▶ [THINGS TO DO]:
1 – Answer these questions about the reboots thread:
(a) Whose quote about remaking movies does the writer cite?
(b) Which movie is offered as an example of one that could be remade?
(c) What age demographic is called coveted?
2 – From the reboots thread, extract everything from "I think you" down to "the reboot version.".

____ SUPPLIED PASSAGE

Why all the reboots?

There’s a great quote from Roger Ebert which I will cite to the best of my memory:

“Why do studios waste time remaking good movies? They should remake bad ones, and this time make them good.”

Like, Valley of the Dolls, maybe? Get a better scriptwriter? :grin:

You must go beyond.

Thanks, but I have no direct involvement. One of my best friends is an industry pro, though, so I get first hand accounts of some of the inner workings of the industry. Other than that, my knowledge just come from general reading.

I think you answered your question. Would you have been just as likely to watch some sort of Fantasy Island like show with a different name? Or when there is nothing else you can find, you think… oh I know what Fantasy Island is, let me watch the reboot version.

I did admit upthread that part of the reason my wife and I watched was curiousity as to how they’d update it for the 21st century. But we’re quite a bit older than the coveted 18-34 demo, which may have never even heard of the original show. Or maybe they have- it is part of the cultural zeitgeist…”de plane, de plane!”

________
____ DATA TO EXAMINE

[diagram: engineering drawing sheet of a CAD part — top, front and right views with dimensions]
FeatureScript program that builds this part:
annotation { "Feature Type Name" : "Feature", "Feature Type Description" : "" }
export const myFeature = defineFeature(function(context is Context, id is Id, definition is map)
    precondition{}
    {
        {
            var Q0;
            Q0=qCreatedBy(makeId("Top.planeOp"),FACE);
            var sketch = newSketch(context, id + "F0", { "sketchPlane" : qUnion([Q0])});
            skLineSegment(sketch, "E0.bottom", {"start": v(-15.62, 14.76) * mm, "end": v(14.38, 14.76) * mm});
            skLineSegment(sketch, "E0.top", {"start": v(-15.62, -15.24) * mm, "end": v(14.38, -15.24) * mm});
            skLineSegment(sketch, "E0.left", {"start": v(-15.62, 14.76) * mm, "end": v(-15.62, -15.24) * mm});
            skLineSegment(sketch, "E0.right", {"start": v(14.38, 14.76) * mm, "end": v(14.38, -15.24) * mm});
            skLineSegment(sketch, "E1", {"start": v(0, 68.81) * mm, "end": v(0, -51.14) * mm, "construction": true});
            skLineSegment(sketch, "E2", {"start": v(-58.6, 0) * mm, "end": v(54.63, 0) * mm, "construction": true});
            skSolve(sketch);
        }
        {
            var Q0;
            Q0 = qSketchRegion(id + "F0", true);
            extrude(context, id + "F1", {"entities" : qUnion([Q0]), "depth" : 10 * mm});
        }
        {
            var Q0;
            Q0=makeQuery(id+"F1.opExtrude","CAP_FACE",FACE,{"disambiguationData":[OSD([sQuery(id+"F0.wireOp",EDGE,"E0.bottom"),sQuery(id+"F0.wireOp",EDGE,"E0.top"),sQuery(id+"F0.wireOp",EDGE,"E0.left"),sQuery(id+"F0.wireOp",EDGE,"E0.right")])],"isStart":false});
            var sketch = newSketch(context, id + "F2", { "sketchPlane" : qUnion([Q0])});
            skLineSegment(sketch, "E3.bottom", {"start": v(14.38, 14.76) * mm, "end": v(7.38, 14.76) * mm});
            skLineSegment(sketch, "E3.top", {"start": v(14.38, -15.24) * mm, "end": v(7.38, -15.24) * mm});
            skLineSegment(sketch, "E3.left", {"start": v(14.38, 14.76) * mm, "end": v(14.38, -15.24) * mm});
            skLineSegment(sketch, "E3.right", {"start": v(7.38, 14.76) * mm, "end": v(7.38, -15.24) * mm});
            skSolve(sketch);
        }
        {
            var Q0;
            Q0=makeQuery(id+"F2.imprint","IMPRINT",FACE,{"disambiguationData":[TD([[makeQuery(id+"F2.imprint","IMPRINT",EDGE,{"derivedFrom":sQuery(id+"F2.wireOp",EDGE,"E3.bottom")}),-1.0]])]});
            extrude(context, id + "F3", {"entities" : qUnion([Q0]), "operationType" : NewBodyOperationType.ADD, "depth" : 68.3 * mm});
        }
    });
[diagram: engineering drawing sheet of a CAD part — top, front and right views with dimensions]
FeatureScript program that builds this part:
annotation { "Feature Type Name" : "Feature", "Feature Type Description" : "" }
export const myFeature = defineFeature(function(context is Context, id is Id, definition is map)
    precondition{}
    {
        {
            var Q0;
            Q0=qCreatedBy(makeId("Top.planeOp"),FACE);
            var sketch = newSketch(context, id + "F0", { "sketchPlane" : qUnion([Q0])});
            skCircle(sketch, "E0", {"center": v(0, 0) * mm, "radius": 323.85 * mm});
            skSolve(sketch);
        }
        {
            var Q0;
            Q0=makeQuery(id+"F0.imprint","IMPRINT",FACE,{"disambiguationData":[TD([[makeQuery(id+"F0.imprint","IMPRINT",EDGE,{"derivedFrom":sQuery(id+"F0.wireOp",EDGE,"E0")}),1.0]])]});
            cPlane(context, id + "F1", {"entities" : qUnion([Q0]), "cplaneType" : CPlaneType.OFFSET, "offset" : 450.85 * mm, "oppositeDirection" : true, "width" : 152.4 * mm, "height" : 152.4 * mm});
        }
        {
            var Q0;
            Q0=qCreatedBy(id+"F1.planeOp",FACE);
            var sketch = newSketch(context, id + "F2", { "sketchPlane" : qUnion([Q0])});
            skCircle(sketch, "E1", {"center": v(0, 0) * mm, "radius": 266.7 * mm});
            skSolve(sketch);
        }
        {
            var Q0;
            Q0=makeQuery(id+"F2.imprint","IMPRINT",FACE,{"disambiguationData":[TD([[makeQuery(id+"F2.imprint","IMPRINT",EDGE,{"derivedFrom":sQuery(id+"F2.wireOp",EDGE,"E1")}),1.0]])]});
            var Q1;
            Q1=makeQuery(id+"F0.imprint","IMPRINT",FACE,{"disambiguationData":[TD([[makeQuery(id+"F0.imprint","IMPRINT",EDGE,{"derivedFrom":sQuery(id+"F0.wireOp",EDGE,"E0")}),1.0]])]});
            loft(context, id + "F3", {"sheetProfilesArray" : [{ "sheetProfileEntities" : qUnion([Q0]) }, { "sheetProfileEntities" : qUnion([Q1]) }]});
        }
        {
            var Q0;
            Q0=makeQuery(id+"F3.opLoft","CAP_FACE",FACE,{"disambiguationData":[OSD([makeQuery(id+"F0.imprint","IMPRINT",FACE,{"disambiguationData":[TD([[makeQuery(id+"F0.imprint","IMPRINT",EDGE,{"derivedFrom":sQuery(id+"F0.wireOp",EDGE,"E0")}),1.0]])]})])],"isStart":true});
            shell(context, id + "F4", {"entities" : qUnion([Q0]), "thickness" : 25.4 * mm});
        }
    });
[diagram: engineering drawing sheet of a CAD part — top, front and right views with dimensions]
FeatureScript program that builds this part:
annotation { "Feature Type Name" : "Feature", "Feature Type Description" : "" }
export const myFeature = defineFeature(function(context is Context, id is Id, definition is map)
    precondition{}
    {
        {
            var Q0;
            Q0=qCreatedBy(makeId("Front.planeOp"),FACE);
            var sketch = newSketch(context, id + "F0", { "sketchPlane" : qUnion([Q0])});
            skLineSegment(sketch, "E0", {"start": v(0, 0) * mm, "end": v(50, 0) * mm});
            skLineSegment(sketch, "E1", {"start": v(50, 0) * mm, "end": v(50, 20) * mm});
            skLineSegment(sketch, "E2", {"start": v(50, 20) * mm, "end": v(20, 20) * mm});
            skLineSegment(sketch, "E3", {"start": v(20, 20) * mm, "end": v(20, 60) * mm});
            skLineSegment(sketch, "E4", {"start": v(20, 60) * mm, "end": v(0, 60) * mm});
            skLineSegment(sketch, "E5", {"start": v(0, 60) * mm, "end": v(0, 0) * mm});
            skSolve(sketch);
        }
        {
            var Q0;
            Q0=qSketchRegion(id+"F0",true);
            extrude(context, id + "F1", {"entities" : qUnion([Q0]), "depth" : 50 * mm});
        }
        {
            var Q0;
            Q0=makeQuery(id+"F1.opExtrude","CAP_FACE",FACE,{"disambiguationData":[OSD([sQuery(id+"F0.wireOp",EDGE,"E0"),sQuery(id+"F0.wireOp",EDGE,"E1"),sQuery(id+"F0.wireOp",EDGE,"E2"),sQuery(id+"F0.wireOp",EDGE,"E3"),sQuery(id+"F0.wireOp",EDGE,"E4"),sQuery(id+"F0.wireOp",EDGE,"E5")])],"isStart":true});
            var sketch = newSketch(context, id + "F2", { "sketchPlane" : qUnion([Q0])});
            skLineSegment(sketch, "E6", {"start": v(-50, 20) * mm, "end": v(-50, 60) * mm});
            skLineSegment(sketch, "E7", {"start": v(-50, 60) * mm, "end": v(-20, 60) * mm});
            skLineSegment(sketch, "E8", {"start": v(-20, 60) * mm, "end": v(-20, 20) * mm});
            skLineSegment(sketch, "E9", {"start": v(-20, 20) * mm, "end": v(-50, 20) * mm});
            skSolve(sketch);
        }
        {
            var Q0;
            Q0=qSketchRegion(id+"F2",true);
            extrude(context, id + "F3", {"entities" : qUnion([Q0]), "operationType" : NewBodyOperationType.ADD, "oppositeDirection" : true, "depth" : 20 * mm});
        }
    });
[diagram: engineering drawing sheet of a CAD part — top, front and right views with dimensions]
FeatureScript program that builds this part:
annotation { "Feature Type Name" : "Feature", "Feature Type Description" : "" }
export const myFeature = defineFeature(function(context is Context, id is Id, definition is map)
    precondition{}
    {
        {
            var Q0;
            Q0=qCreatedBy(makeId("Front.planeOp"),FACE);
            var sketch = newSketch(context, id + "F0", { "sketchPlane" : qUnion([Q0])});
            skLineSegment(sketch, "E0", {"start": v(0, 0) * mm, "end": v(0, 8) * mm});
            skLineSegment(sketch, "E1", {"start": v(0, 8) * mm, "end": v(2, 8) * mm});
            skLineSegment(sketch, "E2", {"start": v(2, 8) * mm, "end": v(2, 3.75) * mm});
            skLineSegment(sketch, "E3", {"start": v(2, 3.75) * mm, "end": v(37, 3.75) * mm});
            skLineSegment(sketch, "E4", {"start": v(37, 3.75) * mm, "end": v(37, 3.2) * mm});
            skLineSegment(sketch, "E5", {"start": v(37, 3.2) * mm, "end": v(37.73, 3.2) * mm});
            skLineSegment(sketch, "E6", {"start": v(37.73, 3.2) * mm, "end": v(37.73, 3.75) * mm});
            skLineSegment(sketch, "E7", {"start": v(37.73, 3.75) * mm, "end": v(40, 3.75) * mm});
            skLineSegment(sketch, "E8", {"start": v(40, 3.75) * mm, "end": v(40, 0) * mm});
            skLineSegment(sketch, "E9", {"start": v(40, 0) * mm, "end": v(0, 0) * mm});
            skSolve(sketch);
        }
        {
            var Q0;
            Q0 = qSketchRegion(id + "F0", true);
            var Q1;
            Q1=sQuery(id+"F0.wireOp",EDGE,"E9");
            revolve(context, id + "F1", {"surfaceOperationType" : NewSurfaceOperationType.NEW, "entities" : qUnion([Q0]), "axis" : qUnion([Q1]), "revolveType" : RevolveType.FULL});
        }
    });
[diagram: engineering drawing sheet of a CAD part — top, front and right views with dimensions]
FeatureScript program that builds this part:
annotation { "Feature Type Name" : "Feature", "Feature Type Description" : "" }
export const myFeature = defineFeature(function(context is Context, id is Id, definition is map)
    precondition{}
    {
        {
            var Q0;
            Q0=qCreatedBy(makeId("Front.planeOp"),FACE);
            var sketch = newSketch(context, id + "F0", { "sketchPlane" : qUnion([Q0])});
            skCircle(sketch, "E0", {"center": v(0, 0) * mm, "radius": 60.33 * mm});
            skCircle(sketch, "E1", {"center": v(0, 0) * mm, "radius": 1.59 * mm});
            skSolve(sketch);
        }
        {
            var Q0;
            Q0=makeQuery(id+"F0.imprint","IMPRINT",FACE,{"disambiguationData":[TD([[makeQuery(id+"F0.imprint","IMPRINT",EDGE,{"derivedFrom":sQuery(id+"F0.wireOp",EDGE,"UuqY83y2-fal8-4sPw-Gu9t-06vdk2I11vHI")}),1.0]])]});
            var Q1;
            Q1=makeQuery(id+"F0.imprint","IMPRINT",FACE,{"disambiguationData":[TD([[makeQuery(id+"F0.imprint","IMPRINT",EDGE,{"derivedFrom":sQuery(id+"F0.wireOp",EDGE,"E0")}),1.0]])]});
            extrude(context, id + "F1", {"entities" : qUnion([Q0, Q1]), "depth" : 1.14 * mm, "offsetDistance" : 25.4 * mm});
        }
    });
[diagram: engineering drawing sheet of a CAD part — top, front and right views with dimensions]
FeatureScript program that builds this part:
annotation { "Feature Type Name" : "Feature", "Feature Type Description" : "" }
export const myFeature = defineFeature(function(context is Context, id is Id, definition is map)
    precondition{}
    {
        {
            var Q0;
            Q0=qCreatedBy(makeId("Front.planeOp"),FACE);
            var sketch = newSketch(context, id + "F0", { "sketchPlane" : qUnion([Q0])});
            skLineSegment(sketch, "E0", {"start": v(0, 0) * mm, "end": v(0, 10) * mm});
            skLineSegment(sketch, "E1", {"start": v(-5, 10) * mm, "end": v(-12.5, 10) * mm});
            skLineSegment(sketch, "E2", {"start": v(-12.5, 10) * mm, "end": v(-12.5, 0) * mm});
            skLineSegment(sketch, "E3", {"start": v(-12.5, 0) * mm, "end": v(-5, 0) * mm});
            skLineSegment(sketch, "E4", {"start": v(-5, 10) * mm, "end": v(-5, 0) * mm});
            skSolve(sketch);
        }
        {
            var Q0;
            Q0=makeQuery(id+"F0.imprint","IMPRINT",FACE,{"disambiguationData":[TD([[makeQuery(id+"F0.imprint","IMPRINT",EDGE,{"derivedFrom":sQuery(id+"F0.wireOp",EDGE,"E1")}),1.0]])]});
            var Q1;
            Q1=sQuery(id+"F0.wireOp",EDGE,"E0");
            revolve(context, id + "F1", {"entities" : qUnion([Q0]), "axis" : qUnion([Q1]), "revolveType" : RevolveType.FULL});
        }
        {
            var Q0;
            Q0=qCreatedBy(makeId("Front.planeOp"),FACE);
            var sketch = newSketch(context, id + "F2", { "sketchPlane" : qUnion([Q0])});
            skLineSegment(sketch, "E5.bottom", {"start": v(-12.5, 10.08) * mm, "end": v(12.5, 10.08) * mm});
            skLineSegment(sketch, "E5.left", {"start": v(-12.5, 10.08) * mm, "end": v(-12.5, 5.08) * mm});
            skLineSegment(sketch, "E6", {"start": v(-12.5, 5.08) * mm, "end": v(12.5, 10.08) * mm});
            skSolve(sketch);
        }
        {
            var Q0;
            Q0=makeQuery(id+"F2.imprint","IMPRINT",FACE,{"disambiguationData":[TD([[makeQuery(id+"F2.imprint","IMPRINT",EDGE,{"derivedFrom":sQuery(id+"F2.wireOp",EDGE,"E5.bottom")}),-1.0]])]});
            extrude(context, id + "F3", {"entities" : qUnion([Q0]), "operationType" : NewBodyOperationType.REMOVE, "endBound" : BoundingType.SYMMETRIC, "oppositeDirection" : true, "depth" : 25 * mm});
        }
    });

________

▶ [SOLUTIONS TO THE PROBLEMS]:
1 –
(a) Roger Ebert's
(b) Valley of the Dolls
(c) 18-34

2 –
I think you answered your question. Would you have been just as likely to watch some sort of Fantasy Island like show with a different name? Or when there is nothing else you can find, you think… oh I know what Fantasy Island is, let me watch the reboot version.